Stored data →
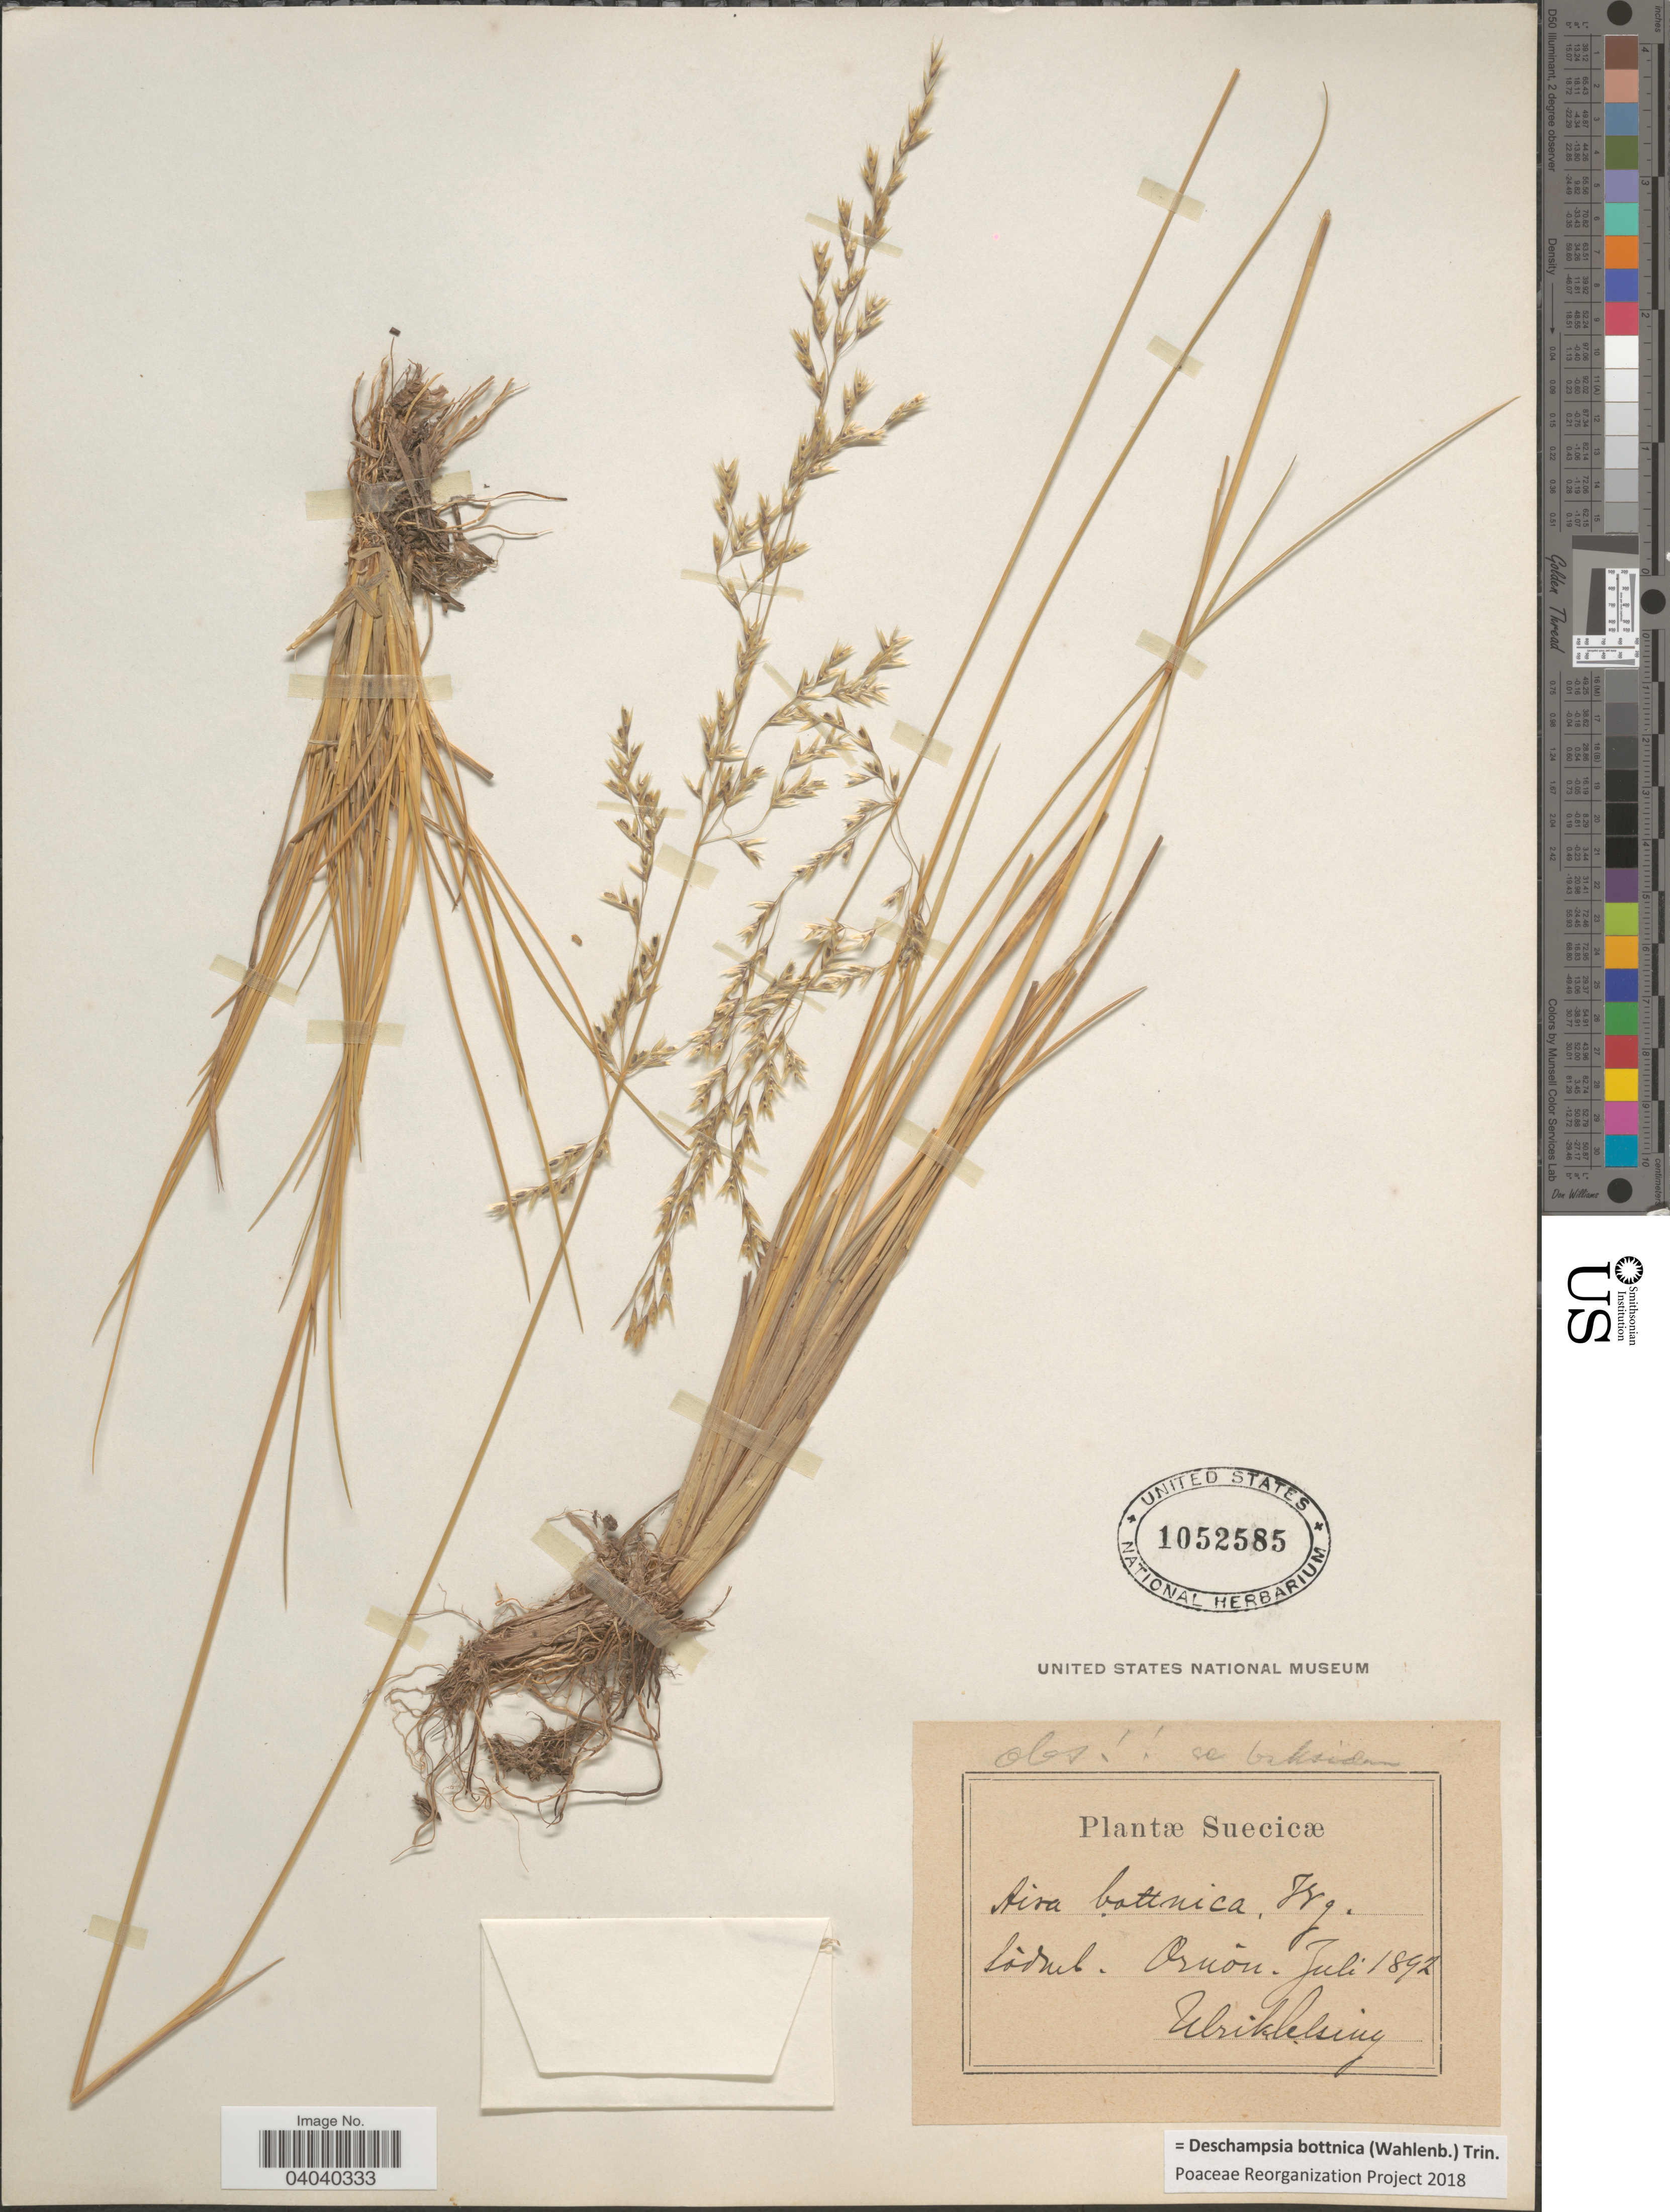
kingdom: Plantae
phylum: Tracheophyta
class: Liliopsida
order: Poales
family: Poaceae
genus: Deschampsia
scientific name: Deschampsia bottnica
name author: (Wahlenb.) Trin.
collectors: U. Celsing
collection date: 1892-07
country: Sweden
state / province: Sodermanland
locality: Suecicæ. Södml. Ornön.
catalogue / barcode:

Exercise goal → Recast the lines above as a JSON list of strings, with one string for each line and blank lines omitted. Leave the pictures out of the answer.

Exercise solution →
[
  "kingdom: Plantae",
  "phylum: Tracheophyta",
  "class: Liliopsida",
  "order: Poales",
  "family: Poaceae",
  "genus: Deschampsia",
  "scientific name: Deschampsia bottnica",
  "name author: (Wahlenb.) Trin.",
  "collectors: U. Celsing",
  "collection date: 1892-07",
  "country: Sweden",
  "state / province: Sodermanland",
  "locality: Suecicæ. Södml. Ornön.",
  "catalogue / barcode:"
]